[Stored data entries]
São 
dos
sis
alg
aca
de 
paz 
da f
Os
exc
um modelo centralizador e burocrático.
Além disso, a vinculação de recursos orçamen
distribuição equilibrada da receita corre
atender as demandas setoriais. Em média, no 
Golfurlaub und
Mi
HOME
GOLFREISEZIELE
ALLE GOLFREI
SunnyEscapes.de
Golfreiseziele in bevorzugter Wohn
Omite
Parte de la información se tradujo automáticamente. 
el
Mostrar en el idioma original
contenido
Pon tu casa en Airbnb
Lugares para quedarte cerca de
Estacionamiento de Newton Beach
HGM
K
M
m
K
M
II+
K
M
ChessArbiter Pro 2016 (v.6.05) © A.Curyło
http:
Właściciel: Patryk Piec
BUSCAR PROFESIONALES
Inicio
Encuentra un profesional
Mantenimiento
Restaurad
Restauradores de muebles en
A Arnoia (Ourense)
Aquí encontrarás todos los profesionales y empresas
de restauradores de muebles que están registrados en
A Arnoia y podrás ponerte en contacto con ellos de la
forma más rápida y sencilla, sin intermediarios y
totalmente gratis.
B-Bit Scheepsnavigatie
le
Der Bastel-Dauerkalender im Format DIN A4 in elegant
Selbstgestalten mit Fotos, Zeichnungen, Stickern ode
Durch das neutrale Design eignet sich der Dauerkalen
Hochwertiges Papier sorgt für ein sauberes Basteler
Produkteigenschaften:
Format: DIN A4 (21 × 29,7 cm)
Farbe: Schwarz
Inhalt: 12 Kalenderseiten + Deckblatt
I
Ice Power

→ Activity
Pick out every line of the records above that contains the string "Format", matching its capitalization exactly.

→ Solved exercise
Der Bastel-Dauerkalender im Format DIN A4 in elegant
Format: DIN A4 (21 × 29,7 cm)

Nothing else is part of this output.